Vegetable Barley Soup

Tonight I decided to make some sort of soup for dinner to help warm up my insides since it’s so cold and dreary outside. I decided to use the Vegetable Barley Soup recipe from a recent issue of Guidepost’s magazine. The soup cooks on the stovetop for 90 minutes so it’s a great way to warm up the room a little bit! Did I mention that I was able to use fresh herbs from my garden? They were wonderful and fragrant and I didn’t mind one bit having to go out into the rain to gather them! I did make some modifications to the original recipe. The modified recipe I used yields just under 4 quarts of soup total. As an afterthought I probably would have liked to add an additional cup of barley to the mix. There is ample liquid to allow for doing so.

Here’s what I used:
2 cartons chicken stock (original recipe calls for only 1)
1 can diced tomatoes with green chiles
1 can crushed fire roasted tomatoes (original recipe does not call for this)
3 carrots (I left them unpeeled)
2 ribs celery
1/2 large Spanish onion (original recipe calls for an entire onion)
4 cloves garlic (original recipe calls for only 3)
3 bay leaves, oregano, basil, parsley, chives, and the leaves from the two celery stalks
1 C barley
1 can kidney beans (original recipe calls for them to be rinsed and drained but I added the liquid)

The original recipe calls for 2 cups of additional vegetables but I doubled it to 4 cups since I increased the liquid.
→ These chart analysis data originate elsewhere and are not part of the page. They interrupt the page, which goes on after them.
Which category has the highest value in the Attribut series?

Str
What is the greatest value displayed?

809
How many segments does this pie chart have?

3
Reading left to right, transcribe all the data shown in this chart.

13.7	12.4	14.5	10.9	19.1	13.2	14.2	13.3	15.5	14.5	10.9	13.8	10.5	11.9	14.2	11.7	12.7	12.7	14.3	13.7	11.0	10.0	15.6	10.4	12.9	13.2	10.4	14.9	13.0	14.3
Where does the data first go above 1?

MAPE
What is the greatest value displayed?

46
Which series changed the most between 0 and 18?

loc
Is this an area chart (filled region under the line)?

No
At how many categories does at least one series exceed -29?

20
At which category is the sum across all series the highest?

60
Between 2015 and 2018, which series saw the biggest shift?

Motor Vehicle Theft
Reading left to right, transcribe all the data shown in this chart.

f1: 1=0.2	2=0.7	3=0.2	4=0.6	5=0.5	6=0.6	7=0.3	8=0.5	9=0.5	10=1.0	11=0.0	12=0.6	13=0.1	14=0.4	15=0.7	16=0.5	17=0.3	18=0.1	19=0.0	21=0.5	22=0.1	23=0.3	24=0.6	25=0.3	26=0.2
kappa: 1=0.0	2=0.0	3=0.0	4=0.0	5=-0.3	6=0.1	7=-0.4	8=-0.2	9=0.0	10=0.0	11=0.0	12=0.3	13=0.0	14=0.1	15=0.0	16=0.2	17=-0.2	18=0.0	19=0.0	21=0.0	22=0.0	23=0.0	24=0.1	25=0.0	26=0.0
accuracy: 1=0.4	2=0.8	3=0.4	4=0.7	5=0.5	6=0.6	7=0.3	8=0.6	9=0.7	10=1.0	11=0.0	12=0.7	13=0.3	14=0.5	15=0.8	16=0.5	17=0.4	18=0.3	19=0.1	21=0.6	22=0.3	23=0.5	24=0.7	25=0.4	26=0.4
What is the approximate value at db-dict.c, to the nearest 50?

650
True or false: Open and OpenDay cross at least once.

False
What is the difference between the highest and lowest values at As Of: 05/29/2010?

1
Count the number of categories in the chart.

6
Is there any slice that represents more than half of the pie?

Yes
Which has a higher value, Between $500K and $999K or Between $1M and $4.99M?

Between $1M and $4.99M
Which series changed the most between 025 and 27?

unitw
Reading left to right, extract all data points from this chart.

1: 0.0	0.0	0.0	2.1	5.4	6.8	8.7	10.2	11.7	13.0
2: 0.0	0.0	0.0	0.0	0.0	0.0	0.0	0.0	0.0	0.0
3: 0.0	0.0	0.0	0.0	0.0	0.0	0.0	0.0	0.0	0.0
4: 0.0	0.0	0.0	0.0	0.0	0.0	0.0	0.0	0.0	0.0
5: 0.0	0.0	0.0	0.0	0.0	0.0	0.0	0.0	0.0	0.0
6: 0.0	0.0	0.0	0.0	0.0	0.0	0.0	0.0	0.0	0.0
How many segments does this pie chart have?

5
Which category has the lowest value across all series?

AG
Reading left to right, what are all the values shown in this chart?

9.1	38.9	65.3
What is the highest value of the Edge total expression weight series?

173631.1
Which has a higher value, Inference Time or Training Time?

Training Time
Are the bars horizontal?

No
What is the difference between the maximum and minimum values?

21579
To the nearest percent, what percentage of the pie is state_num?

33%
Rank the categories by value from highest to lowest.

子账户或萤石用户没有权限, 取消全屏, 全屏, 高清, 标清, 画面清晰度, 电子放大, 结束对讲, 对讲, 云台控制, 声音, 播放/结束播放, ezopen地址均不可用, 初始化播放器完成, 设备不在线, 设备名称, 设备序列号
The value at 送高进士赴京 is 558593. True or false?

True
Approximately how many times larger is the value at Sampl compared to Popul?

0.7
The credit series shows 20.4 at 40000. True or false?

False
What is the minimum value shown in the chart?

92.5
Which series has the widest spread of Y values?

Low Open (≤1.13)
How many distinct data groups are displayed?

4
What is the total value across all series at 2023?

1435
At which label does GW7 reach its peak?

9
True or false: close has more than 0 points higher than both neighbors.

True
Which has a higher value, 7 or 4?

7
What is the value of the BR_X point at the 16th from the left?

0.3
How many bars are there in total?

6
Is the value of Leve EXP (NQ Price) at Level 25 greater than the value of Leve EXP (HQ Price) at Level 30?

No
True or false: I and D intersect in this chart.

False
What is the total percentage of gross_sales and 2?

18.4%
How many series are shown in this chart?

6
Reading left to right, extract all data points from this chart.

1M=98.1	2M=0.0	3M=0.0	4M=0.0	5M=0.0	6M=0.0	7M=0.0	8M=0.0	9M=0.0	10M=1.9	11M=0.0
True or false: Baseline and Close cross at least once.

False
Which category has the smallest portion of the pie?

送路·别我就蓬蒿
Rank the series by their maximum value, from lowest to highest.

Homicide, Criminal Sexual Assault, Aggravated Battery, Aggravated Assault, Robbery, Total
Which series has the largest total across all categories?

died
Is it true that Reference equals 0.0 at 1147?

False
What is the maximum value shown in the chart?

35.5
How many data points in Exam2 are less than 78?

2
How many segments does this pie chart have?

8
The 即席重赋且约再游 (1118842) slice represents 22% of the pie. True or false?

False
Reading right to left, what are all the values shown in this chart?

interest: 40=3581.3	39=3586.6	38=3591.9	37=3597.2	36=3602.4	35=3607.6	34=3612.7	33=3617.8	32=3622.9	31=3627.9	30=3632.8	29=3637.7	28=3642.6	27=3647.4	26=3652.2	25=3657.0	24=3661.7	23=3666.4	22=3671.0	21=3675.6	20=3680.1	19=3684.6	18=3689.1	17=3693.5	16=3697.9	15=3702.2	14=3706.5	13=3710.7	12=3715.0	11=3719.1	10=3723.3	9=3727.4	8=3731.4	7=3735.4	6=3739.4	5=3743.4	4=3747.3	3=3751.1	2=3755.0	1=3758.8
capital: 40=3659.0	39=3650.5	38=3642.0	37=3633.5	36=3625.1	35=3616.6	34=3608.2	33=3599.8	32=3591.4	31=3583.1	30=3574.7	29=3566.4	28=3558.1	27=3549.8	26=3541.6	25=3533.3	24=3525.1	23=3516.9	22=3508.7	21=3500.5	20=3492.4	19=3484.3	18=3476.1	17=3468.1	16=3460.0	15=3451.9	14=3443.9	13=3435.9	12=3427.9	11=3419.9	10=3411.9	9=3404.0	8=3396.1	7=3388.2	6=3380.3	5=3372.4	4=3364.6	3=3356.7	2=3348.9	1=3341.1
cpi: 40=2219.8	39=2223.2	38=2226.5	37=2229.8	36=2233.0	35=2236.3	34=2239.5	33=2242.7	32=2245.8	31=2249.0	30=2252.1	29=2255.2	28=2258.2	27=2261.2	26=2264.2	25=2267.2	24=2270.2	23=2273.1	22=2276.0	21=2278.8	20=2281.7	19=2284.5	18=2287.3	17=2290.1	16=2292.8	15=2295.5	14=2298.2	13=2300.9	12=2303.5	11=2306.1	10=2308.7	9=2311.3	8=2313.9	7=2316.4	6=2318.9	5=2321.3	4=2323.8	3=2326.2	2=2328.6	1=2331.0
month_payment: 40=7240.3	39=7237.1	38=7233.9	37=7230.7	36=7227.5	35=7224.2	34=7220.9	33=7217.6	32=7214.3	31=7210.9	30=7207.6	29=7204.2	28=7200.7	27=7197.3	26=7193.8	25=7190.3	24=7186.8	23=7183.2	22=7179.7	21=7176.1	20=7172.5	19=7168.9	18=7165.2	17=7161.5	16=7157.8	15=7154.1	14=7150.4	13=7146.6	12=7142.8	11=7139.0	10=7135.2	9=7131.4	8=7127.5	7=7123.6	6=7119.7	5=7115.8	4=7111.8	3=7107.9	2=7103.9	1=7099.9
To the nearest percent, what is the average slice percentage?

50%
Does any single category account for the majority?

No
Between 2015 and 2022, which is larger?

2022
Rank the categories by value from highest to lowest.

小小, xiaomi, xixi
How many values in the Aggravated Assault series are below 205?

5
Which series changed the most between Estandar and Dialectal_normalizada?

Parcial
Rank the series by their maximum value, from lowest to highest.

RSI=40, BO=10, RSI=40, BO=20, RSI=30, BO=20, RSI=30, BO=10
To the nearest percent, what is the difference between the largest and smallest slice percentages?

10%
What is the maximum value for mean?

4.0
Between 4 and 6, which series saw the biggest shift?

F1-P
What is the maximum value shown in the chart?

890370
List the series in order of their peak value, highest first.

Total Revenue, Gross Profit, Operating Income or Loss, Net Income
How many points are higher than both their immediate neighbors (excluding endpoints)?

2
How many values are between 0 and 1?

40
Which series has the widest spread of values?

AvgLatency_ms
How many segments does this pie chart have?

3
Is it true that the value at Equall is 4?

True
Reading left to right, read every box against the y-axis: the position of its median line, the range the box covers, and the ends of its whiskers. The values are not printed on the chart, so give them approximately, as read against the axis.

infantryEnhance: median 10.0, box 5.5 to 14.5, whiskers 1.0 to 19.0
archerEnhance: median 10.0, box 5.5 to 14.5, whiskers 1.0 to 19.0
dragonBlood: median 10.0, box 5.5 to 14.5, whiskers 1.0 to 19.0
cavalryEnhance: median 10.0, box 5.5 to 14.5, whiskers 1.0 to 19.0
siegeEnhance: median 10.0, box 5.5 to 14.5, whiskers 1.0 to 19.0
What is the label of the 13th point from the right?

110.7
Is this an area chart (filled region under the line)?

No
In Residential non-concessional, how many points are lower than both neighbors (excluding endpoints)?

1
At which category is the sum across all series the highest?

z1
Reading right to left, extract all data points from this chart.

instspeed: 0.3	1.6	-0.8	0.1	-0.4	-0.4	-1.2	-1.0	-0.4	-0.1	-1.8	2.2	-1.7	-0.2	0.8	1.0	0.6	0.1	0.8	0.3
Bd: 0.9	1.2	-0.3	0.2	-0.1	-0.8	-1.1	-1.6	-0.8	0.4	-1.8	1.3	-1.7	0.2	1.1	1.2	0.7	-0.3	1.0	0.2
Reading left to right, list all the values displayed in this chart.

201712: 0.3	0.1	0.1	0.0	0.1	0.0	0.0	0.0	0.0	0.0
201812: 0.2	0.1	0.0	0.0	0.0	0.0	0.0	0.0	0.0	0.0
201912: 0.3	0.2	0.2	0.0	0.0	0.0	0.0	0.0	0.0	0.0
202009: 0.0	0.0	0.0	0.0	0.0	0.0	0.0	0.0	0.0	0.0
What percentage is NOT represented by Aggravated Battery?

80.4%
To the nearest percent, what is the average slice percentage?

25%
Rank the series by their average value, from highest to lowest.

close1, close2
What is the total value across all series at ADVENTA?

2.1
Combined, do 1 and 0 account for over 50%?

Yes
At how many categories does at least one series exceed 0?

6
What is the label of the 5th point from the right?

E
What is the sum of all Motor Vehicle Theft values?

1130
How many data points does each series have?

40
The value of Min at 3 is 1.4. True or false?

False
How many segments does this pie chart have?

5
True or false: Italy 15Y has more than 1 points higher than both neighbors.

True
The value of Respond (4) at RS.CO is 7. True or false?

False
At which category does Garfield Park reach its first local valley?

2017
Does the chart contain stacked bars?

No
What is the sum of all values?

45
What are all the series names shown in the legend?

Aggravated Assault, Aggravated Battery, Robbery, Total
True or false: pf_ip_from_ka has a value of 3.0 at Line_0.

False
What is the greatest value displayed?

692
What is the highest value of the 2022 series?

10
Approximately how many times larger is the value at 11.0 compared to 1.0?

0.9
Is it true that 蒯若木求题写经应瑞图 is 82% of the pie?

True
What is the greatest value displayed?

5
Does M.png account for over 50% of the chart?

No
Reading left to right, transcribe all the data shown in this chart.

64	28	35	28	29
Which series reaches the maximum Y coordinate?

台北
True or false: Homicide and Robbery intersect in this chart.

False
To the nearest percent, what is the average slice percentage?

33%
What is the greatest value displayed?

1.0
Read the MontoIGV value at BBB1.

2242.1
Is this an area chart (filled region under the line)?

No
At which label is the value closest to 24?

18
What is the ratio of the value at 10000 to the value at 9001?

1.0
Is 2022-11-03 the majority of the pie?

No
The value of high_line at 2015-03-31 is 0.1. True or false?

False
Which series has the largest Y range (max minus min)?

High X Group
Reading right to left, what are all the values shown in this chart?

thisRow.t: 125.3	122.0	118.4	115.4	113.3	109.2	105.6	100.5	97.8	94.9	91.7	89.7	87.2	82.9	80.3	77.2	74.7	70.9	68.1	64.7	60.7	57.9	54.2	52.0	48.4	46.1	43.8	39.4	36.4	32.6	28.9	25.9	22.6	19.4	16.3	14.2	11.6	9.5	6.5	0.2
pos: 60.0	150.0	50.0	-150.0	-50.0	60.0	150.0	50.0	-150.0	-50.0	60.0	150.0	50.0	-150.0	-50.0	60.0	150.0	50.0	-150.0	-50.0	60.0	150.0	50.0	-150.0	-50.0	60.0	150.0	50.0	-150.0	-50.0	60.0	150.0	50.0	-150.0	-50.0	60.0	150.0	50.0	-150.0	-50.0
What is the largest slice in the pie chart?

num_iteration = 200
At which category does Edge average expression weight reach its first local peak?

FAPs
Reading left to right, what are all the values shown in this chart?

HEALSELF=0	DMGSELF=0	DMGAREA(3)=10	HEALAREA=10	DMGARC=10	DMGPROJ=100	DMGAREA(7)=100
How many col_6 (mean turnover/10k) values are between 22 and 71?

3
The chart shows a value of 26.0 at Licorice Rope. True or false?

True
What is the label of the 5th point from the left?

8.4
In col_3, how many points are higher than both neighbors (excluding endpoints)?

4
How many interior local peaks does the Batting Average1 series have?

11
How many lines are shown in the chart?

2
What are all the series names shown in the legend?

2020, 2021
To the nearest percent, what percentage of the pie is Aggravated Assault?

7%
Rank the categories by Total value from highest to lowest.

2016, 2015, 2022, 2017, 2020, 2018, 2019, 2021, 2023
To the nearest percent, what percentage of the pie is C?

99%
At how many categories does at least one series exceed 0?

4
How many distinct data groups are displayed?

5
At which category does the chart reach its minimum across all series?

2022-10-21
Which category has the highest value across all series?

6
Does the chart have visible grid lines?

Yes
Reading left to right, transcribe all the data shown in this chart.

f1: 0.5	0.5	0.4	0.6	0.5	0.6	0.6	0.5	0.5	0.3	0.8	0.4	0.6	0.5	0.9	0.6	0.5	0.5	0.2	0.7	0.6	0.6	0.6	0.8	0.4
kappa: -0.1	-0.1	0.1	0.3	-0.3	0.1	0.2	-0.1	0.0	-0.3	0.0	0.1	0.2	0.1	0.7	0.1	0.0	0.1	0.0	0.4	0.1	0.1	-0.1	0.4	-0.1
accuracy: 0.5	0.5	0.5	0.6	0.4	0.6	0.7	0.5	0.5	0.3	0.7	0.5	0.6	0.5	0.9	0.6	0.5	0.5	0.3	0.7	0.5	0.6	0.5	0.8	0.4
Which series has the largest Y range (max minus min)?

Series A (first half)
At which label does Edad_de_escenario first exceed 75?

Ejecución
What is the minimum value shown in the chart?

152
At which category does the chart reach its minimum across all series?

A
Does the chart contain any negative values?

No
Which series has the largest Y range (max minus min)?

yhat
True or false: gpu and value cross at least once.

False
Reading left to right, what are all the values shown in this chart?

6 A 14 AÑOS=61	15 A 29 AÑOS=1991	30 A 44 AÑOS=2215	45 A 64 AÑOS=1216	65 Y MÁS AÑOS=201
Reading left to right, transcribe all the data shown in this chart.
Here’s what I added:

1 can butter beans (I also added the liquid from the can)
2 ears sweet white corn, sliced off of the cob
1 medium yellow summer squash
a few handfuls of okra

To view the original recipe and the rest of the cooking instructions, you can visit the Guideposts link by clicking here. I served my soup with homemade cracked pepper buttermilk biscuits, though I think I would have preferred a nice warm slice of sourdough loaf instead. Enjoy!